(Collected data)
-=-=-
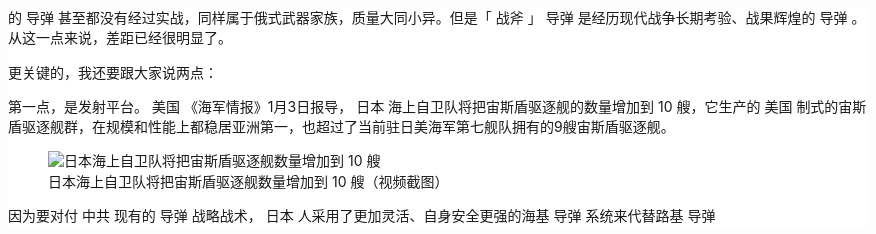   的
  <ok href="/term/3417">
   导弹
  </ok>
  甚至都没有经过实战，同样属于俄式武器家族，质量大同小异。但是「
  <ok href="/term/843614">
   战斧
  </ok>
  」
  <ok href="/term/3417">
   导弹
  </ok>
  是经历现代战争长期考验、战果辉煌的
  <ok href="/term/3417">
   导弹
  </ok>
  。从这一点来说，差距已经很明显了。
 </p>
 <p>
  更关键的，我还要跟大家说两点：
 </p>
 <p>
  第一点，是发射平台。
  <ok href="/term/1045">
   美国
  </ok>
  《海军情报》1月3日报导，
  <ok href="/term/1442">
   日本
  </ok>
  海上自卫队将把宙斯盾驱逐舰的数量增加到 10 艘，它生产的
  <ok href="/term/1045">
   美国
  </ok>
  制式的宙斯盾驱逐舰群，在规模和性能上都稳居亚洲第一，也超过了当前驻日美海军第七舰队拥有的9艘宙斯盾驱逐舰。
 </p>
 <figure class="OImage__StyledFigure-sc-1lfley0-0 jWYblU">
  <img alt="日本海上自卫队将把宙斯盾驱逐舰数量增加到 10 艘" src="https://img.soundofhope.org/2023-02/1677616683967.jpg"/>
  <br/><figcaption>
   日本海上自卫队将把宙斯盾驱逐舰数量增加到 10 艘（视频截图）
  </figcaption>
 </figure>
 <p>
  因为要对付
  <ok href="/term/1059">
   中共
  </ok>
  现有的
  <ok href="/term/3417">
   导弹
  </ok>
  战略战术，
  <ok href="/term/1442">
   日本
  </ok>
  人采用了更加灵活、自身安全更强的海基
  <ok href="/term/3417">
   导弹
  </ok>
  系统来代替路基
  <ok href="/term/3417">
   导弹
  </ok>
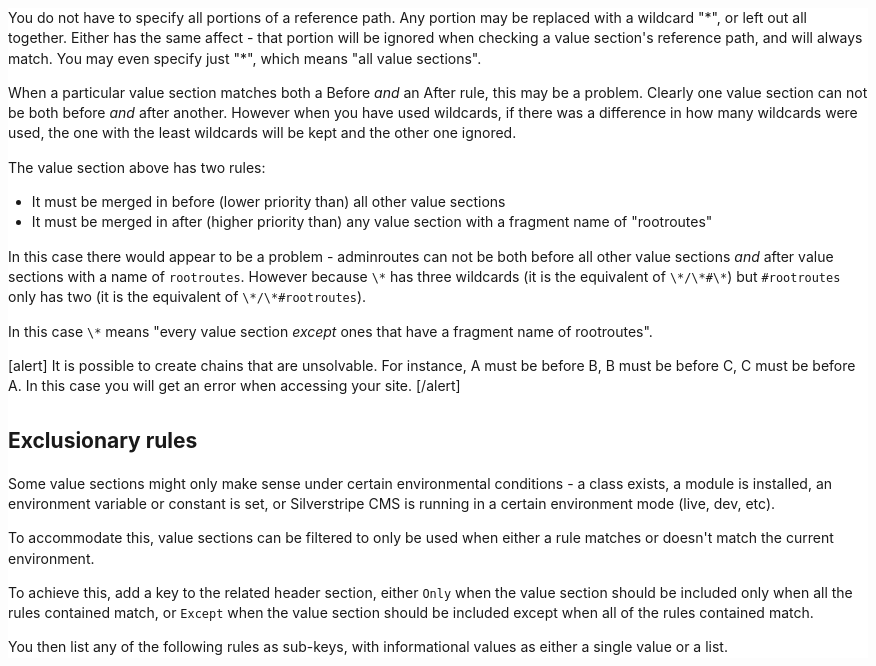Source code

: You do not have to specify all portions of a reference path. Any portion may be replaced with a wildcard "\*", or left
out all together. Either has the same affect - that portion will be ignored when checking a value section's reference
path, and will always match. You may even specify just "\*", which means "all value sections".

When a particular value section matches both a Before _and_ an After rule, this may be a problem. Clearly
one value section can not be both before _and_ after another. However when you have used wildcards, if there
was a difference in how many wildcards were used, the one with the least wildcards will be kept and the other one
ignored.

The value section above has two rules:

  - It must be merged in before (lower priority than) all other value sections
  - It must be merged in after (higher priority than) any value section with a fragment name of "rootroutes"

In this case there would appear to be a problem - adminroutes can not be both before all other value sections _and_
after value sections with a name of `rootroutes`. However because `\*` has three wildcards
(it is the equivalent of `\*/\*#\*`) but `#rootroutes` only has two (it is the equivalent of `\*/\*#rootroutes`). 

In this case `\*` means "every value section _except_ ones that have a fragment name of rootroutes".

[alert]
It is possible to create chains that are unsolvable. For instance, A must be before B, B must be before C, C must be 
before A. In this case you will get an error when accessing your site.
[/alert]

## Exclusionary rules

Some value sections might only make sense under certain environmental conditions - a class exists, a module is 
installed, an environment variable or constant is set, or Silverstripe CMS is running in a certain environment mode (live, 
dev, etc).

To accommodate this, value sections can be filtered to only be used when either a rule matches or doesn't match the
current environment.

To achieve this, add a key to the related header section, either `Only` when the value section should be included
only when all the rules contained match, or `Except` when the value section should be included except when all of the
rules contained match.

You then list any of the following rules as sub-keys, with informational values as either a single value or a list.

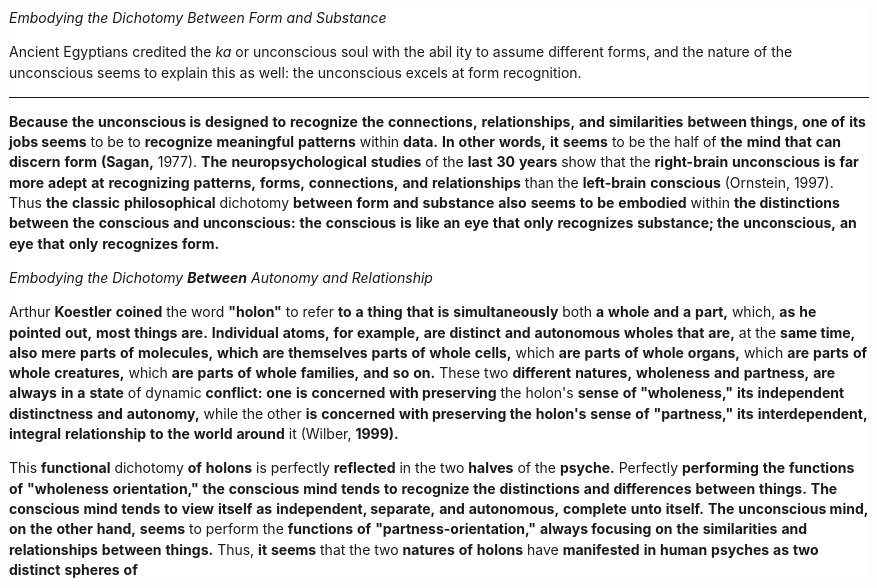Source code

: 
_Embodying_ _the_ _Dichotomy_ _Between_ _Form_ _and_ _Substance_

Ancient Egyptians credited the _ka_ or unconscious soul with the abil
ity to assume different forms, and the nature of the unconscious seems
to explain this as well: the unconscious excels at form recognition.


-----

**Because** **the** **unconscious is** **designed** **to** **recognize** **the** **connections,**
**relationships,** **and** **similarities** **between things,** **one of** **its** **jobs seems**
to be to **recognize** **meaningful** **patterns** within **data.** **In** **other** **words,**
**it** **seems** to be the half of **the** **mind** **that** **can** **discern** **form** **(Sagan,**
1977). **The** **neuropsychological** **studies** of the **last** **30** **years** show that
the **right-brain** **unconscious** **is** **far** **more** **adept** **at** **recognizing** **patterns,**
**forms,** **connections,** **and** **relationships** than the **left-brain** **conscious**
(Ornstein, 1997). Thus **the** **classic** **philosophical** dichotomy **between**
**form** **and** **substance** **also** **seems** **to** **be** **embodied** within **the distinctions**
**between** **the** **conscious** **and** **unconscious:** **the** **conscious** **is** **like** **an** **eye** **that**
**only** **recognizes** **substance; the** **unconscious,** **an** **eye** **that** **only** **recognizes**
**form.**

_Embodying_ _the_ _Dichotomy_ **_Between_**
_Autonomy_ _and_ _Relationship_


Arthur **Koestler** **coined** the word **"holon"** to refer **to** **a** **thing** **that** **is**
**simultaneously** both **a** **whole** **and** **a** **part,** which, **as** **he** **pointed** **out,** **most**
**things** **are.** **Individual** **atoms,** **for** **example,** **are** **distinct** **and** **autonomous**
**wholes** **that** **are,** at the **same time,** **also** **mere** **parts** **of** **molecules,** **which**
**are** **themselves** **parts** **of** **whole** **cells,** which **are** **parts** **of** **whole** **organs,**
which **are** **parts** **of** **whole** **creatures,** which **are** **parts** **of** **whole** **families,**
**and** **so** **on.** These two **different** **natures,** **wholeness** **and** **partness,** **are**
**always** **in** **a** **state** of dynamic **conflict:** **one** **is** **concerned** **with preserving**
the holon's **sense** **of "wholeness,"** **its** **independent** **distinctness** **and**
**autonomy,** while the other **is** **concerned** **with preserving the** **holon's**
**sense** **of** **"partness,"** **its** **interdependent, integral** **relationship** **to** **the**
**world** **around** it (Wilber, **1999).**


This **functional** dichotomy **of** **holons** is perfectly **reflected** in the two
**halves** of the **psyche.** Perfectly **performing** **the** **functions** **of** **"wholeness**
**orientation,"** **the** **conscious** **mind** **tends** **to** **recognize** **the** **distinctions**
**and** **differences** **between** **things.** **The** **conscious** **mind** **tends** **to** **view**
**itself** **as** **independent, separate,** **and** **autonomous,** **complete** **unto** **itself.**
**The** **unconscious mind,** **on** **the** **other** **hand,** **seems** to perform the
**functions** **of** **"partness-orientation,"** **always focusing** **on** **the** **similarities**
**and** **relationships** **between** **things.** Thus, **it** **seems** that the two **natures**
**of** **holons** have **manifested** **in** **human** **psyches** **as** **two** **distinct** **spheres** **of**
-=-=-
§ **TASK TO CARRY OUT**
Copy out the entries verbatim and leave the images out.

§ **RESPONSE TO THE TASK**
   的
  <ok href="/term/3417">
   导弹
  </ok>
  甚至都没有经过实战，同样属于俄式武器家族，质量大同小异。但是「
  <ok href="/term/843614">
   战斧
  </ok>
  」
  <ok href="/term/3417">
   导弹
  </ok>
  是经历现代战争长期考验、战果辉煌的
  <ok href="/term/3417">
   导弹
  </ok>
  。从这一点来说，差距已经很明显了。
 </p>
 <p>
  更关键的，我还要跟大家说两点：
 </p>
 <p>
  第一点，是发射平台。
  <ok href="/term/1045">
   美国
  </ok>
  《海军情报》1月3日报导，
  <ok href="/term/1442">
   日本
  </ok>
  海上自卫队将把宙斯盾驱逐舰的数量增加到 10 艘，它生产的
  <ok href="/term/1045">
   美国
  </ok>
  制式的宙斯盾驱逐舰群，在规模和性能上都稳居亚洲第一，也超过了当前驻日美海军第七舰队拥有的9艘宙斯盾驱逐舰。
 </p>
 <figure class="OImage__StyledFigure-sc-1lfley0-0 jWYblU">
  <img alt="日本海上自卫队将把宙斯盾驱逐舰数量增加到 10 艘" src="https://img.soundofhope.org/2023-02/1677616683967.jpg"/>
  <br/><figcaption>
   日本海上自卫队将把宙斯盾驱逐舰数量增加到 10 艘（视频截图）
  </figcaption>
 </figure>
 <p>
  因为要对付
  <ok href="/term/1059">
   中共
  </ok>
  现有的
  <ok href="/term/3417">
   导弹
  </ok>
  战略战术，
  <ok href="/term/1442">
   日本
  </ok>
  人采用了更加灵活、自身安全更强的海基
  <ok href="/term/3417">
   导弹
  </ok>
  系统来代替路基
  <ok href="/term/3417">
   导弹
  </ok>
Source code

: You do not have to specify all portions of a reference path. Any portion may be replaced with a wildcard "\*", or left
out all together. Either has the same affect - that portion will be ignored when checking a value section's reference
path, and will always match. You may even specify just "\*", which means "all value sections".

When a particular value section matches both a Before _and_ an After rule, this may be a problem. Clearly
one value section can not be both before _and_ after another. However when you have used wildcards, if there
was a difference in how many wildcards were used, the one with the least wildcards will be kept and the other one
ignored.

The value section above has two rules:

  - It must be merged in before (lower priority than) all other value sections
  - It must be merged in after (higher priority than) any value section with a fragment name of "rootroutes"

In this case there would appear to be a problem - adminroutes can not be both before all other value sections _and_
after value sections with a name of `rootroutes`. However because `\*` has three wildcards
(it is the equivalent of `\*/\*#\*`) but `#rootroutes` only has two (it is the equivalent of `\*/\*#rootroutes`). 

In this case `\*` means "every value section _except_ ones that have a fragment name of rootroutes".

[alert]
It is possible to create chains that are unsolvable. For instance, A must be before B, B must be before C, C must be 
before A. In this case you will get an error when accessing your site.
[/alert]

## Exclusionary rules

Some value sections might only make sense under certain environmental conditions - a class exists, a module is 
installed, an environment variable or constant is set, or Silverstripe CMS is running in a certain environment mode (live, 
dev, etc).

To accommodate this, value sections can be filtered to only be used when either a rule matches or doesn't match the
current environment.

To achieve this, add a key to the related header section, either `Only` when the value section should be included
only when all the rules contained match, or `Except` when the value section should be included except when all of the
rules contained match.

You then list any of the following rules as sub-keys, with informational values as either a single value or a list.

Source code

: 
_Embodying_ _the_ _Dichotomy_ _Between_ _Form_ _and_ _Substance_

Ancient Egyptians credited the _ka_ or unconscious soul with the abil
ity to assume different forms, and the nature of the unconscious seems
to explain this as well: the unconscious excels at form recognition.


-----

**Because** **the** **unconscious is** **designed** **to** **recognize** **the** **connections,**
**relationships,** **and** **similarities** **between things,** **one of** **its** **jobs seems**
to be to **recognize** **meaningful** **patterns** within **data.** **In** **other** **words,**
**it** **seems** to be the half of **the** **mind** **that** **can** **discern** **form** **(Sagan,**
1977). **The** **neuropsychological** **studies** of the **last** **30** **years** show that
the **right-brain** **unconscious** **is** **far** **more** **adept** **at** **recognizing** **patterns,**
**forms,** **connections,** **and** **relationships** than the **left-brain** **conscious**
(Ornstein, 1997). Thus **the** **classic** **philosophical** dichotomy **between**
**form** **and** **substance** **also** **seems** **to** **be** **embodied** within **the distinctions**
**between** **the** **conscious** **and** **unconscious:** **the** **conscious** **is** **like** **an** **eye** **that**
**only** **recognizes** **substance; the** **unconscious,** **an** **eye** **that** **only** **recognizes**
**form.**

_Embodying_ _the_ _Dichotomy_ **_Between_**
_Autonomy_ _and_ _Relationship_


Arthur **Koestler** **coined** the word **"holon"** to refer **to** **a** **thing** **that** **is**
**simultaneously** both **a** **whole** **and** **a** **part,** which, **as** **he** **pointed** **out,** **most**
**things** **are.** **Individual** **atoms,** **for** **example,** **are** **distinct** **and** **autonomous**
**wholes** **that** **are,** at the **same time,** **also** **mere** **parts** **of** **molecules,** **which**
**are** **themselves** **parts** **of** **whole** **cells,** which **are** **parts** **of** **whole** **organs,**
which **are** **parts** **of** **whole** **creatures,** which **are** **parts** **of** **whole** **families,**
**and** **so** **on.** These two **different** **natures,** **wholeness** **and** **partness,** **are**
**always** **in** **a** **state** of dynamic **conflict:** **one** **is** **concerned** **with preserving**
the holon's **sense** **of "wholeness,"** **its** **independent** **distinctness** **and**
**autonomy,** while the other **is** **concerned** **with preserving the** **holon's**
**sense** **of** **"partness,"** **its** **interdependent, integral** **relationship** **to** **the**
**world** **around** it (Wilber, **1999).**


This **functional** dichotomy **of** **holons** is perfectly **reflected** in the two
**halves** of the **psyche.** Perfectly **performing** **the** **functions** **of** **"wholeness**
**orientation,"** **the** **conscious** **mind** **tends** **to** **recognize** **the** **distinctions**
**and** **differences** **between** **things.** **The** **conscious** **mind** **tends** **to** **view**
**itself** **as** **independent, separate,** **and** **autonomous,** **complete** **unto** **itself.**
**The** **unconscious mind,** **on** **the** **other** **hand,** **seems** to perform the
**functions** **of** **"partness-orientation,"** **always focusing** **on** **the** **similarities**
**and** **relationships** **between** **things.** Thus, **it** **seems** that the two **natures**
**of** **holons** have **manifested** **in** **human** **psyches** **as** **two** **distinct** **spheres** **of**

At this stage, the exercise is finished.